Right off the bat, we learn not only of the importance of learning in the Gruber household, but of the joy and challenge it brings. References to childhood classics, PBS shows, and exchanges between the young girls and their parents as they name instruments from tunes emerging out of the classical station during the long car ride immediately highlight the values of this middle-class family with two musician parents: education is everything.
Organized in short, readable, and chronologically organized chapters or episodes, the reader witnesses the family’s arrival in Kirkland, Meredith’s budding friendship with Alex, Jack’s purchase of a used piano for his wife, a dinner with the neighbors, and many other events until their graduation and Meredith’s matriculation, all reported in precise detail in chapters clearly named to highlight each event.
Dieker’s structural tactics strangely reduce the experience of a life into numbered parts; the reader imagines Dieker is perhaps attempting to draw out a deeper reflection on time’s passage through her methodical process, as indeed many of the events she describes seem to accrue without any veritable upheaval or excitement: these are simple lives focused on small-scale events, material goods, social interactions, and cultural phenomena. In fact, the only true excitement of the book is the advent of the internet. “This is world-changing,” one of the characters reports.

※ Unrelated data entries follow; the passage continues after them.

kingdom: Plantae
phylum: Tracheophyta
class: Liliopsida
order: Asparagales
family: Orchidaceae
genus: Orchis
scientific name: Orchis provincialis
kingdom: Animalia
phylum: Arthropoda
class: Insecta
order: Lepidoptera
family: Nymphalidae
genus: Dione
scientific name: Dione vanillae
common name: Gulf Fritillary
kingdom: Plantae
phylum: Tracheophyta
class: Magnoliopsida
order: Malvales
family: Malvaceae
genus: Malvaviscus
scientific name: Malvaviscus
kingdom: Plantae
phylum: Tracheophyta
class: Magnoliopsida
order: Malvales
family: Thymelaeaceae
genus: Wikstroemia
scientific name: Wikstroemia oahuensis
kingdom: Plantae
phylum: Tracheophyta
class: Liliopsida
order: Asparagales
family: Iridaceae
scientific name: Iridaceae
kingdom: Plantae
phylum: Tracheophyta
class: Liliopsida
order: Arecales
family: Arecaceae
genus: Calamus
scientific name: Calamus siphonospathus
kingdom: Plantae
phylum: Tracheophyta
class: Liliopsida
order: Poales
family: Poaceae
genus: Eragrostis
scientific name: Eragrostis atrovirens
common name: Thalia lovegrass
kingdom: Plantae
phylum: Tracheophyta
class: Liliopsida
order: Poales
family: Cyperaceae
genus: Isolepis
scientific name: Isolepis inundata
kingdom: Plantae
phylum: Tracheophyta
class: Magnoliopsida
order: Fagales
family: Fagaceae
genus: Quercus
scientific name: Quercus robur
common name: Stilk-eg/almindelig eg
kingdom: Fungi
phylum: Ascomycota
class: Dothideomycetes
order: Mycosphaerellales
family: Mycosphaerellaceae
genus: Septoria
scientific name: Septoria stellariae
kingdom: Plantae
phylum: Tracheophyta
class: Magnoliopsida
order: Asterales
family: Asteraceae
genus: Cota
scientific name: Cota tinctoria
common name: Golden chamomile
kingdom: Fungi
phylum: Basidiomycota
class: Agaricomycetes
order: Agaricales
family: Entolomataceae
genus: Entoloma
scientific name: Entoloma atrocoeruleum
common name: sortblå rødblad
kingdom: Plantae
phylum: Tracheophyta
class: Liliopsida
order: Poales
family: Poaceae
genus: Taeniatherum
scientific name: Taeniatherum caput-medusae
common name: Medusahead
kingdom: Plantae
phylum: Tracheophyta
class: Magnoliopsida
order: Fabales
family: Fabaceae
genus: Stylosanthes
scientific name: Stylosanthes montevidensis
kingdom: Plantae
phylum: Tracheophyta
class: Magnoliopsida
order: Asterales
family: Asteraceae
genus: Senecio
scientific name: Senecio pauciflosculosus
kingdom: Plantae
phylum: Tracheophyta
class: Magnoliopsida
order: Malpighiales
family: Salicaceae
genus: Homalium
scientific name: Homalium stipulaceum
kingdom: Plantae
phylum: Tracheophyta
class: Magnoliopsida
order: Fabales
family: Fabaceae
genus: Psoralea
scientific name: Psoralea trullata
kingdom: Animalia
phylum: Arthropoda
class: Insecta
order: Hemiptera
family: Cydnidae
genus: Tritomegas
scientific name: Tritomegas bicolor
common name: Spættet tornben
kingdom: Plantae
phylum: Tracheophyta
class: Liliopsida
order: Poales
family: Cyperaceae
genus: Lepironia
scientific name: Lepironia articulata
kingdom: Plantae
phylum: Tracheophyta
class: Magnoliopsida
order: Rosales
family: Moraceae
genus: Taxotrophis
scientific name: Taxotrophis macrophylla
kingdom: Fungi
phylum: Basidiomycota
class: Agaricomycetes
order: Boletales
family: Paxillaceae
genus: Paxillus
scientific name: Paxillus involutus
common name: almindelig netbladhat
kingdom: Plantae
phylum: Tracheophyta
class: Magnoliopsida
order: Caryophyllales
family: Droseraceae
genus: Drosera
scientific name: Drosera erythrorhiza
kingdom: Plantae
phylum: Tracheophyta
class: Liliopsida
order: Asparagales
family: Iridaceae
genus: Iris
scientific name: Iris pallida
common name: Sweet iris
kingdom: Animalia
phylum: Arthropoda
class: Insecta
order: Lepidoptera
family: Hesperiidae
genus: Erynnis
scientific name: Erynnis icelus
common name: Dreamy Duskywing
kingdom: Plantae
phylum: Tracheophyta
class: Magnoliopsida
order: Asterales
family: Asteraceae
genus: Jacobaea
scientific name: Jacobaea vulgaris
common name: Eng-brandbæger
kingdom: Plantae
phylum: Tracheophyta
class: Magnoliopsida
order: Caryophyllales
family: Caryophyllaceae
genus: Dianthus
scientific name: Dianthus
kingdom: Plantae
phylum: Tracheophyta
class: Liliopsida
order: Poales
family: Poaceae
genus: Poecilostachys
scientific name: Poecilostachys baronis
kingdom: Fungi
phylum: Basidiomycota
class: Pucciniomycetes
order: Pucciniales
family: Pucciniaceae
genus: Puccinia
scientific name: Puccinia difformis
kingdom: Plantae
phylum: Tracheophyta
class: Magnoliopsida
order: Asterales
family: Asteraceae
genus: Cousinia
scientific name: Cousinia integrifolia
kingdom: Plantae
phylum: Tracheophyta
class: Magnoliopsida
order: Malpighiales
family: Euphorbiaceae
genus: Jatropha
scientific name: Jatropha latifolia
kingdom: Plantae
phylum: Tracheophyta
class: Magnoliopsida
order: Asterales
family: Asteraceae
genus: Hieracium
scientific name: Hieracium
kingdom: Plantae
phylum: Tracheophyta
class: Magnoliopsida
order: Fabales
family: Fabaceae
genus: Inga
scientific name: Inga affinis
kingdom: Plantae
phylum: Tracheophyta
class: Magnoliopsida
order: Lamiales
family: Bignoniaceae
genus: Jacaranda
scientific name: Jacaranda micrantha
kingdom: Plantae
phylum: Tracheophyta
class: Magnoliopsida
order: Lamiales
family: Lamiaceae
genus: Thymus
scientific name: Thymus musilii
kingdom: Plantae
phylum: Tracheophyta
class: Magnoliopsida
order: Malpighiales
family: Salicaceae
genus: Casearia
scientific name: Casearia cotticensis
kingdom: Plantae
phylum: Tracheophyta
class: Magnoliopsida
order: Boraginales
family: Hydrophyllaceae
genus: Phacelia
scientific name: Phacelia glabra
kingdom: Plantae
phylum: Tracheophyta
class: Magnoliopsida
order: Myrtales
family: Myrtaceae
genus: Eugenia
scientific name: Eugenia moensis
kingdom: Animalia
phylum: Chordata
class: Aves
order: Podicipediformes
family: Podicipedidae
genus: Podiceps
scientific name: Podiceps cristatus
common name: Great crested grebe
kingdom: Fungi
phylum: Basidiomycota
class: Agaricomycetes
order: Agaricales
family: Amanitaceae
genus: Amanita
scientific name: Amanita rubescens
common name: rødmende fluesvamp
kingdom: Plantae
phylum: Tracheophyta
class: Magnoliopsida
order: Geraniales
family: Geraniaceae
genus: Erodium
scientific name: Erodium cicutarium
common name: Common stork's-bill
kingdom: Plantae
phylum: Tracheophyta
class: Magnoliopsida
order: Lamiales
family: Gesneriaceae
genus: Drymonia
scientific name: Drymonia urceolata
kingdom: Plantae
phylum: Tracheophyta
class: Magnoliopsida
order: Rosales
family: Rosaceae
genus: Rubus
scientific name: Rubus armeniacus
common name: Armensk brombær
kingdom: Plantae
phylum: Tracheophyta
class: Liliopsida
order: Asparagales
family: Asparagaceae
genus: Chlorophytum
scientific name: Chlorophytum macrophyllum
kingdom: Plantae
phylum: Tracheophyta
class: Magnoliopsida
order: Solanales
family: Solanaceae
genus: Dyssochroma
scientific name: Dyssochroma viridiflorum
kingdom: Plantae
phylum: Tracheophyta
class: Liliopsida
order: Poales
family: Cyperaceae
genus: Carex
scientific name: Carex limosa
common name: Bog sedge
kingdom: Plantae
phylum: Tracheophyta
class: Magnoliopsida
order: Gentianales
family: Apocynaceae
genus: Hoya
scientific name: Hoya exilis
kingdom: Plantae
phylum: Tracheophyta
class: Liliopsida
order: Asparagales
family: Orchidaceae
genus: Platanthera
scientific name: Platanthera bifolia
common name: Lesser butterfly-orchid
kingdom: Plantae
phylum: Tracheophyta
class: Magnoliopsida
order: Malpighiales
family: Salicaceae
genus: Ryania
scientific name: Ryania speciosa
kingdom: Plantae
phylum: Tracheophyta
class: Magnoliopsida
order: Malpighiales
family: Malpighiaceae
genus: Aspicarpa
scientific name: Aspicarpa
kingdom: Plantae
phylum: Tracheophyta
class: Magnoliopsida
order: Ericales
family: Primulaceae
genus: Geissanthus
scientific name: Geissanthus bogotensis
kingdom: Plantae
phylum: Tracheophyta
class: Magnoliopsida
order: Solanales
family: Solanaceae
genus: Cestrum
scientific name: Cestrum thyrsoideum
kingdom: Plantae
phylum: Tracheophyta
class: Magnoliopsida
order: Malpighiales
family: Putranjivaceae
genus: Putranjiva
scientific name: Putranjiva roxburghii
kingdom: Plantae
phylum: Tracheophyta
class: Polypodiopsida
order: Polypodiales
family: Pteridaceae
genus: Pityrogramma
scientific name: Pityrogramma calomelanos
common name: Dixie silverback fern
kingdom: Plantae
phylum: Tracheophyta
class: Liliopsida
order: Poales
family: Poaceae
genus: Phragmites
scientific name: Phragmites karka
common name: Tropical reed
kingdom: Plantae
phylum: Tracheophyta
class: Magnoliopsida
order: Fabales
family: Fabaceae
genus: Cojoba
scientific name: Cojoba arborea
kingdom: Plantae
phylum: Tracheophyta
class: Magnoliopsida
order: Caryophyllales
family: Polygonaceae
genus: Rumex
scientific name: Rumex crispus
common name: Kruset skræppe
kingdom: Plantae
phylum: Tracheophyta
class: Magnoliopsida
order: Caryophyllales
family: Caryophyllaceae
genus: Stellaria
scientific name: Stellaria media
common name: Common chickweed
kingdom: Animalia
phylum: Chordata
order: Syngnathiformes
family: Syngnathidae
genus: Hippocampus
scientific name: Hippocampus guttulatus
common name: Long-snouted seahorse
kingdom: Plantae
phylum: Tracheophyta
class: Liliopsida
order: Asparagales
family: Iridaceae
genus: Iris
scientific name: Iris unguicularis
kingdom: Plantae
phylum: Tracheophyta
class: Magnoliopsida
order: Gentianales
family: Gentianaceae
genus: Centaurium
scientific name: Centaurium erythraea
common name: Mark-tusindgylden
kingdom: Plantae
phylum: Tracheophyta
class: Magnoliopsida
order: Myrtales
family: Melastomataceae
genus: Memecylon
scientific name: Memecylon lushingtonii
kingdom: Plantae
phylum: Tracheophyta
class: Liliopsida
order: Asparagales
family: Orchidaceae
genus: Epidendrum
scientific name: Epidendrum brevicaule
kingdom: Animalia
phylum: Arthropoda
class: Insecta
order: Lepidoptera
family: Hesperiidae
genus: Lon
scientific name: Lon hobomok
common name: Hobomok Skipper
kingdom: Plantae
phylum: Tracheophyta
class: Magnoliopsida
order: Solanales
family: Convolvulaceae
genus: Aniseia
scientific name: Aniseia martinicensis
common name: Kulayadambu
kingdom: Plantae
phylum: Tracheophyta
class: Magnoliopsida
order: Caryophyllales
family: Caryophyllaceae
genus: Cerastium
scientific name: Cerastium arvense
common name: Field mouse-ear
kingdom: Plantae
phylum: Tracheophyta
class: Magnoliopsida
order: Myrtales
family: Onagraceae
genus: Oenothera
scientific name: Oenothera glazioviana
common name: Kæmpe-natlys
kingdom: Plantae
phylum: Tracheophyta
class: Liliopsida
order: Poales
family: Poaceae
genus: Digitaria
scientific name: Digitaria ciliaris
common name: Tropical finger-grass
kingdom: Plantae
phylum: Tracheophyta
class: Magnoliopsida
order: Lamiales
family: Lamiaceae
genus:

About two thirds through the book, with the girls now grown, the reader also begins to witness events such as first boyfriends and periods, and the book shifts into what seems like YA territory, losing its voice for a while, but enduring in its meticulous approach. To her great credit, formally-speaking, there is something staunchly depressing about the passage of time at the hands of Dieker, whose two volumes begin with Rosemary’s thirty-fifth birthday and, jacket copy asserts, will end with her daughter Meredith’s very same birthday. Is life, then, but a series of photographic memories, material things, and accomplishments? Or is there a larger feeling binding it all together? Readers find themselves pondering such philosophical concepts.
Issues specific to women abound in this volume. As the characters’ lives develop initially, we sense that Jack’s import thins, his presence erodes, while Rosemary’s difficulties at developing her identity and Meredith’s development take center stage. Natalie, the middle daughter, finds herself somewhat short-changed, a true absence in the family dynamics, as well. A mise en abyme halfway through the book confirms its concerns with women, when, after the family watches Fiddler on the Roof, Meredith reflects that it “turned out to be about girls after all. All the good stories [are] about girls and women.” And so this is the story of a mother’s inner growth, a growth mirrored in her older daughter’s: two women at different stages, grappling with the same difficulty of forming an identity. What in the female experience, even in a seemingly “ordinary” life causes such an outcome? These parallels between mother and daughter are tender and sometimes devastating in their simplicity, and Dieker strikes the right tone in reporting them: “Meredith watched girls and women to see what happened to them, but also to look for pieces of herself, and to see what the characters who carried her pieces might do with their lives.”
What we owe Dieker in this volume, is the generosity with which she allows her characters to move without the weight of judgment, as evidenced with passages such as, “It was part of her job, making the right kind of world for her family. It was exhausting.” The reader gets the sense that Dieker is observing these personalities and reporting on their simple, middle-class lives, asking the reader to ponder, what is an “ordinary” life? Is such a word able to describe any life at all? Are women ordinary? Is any woman ordinary?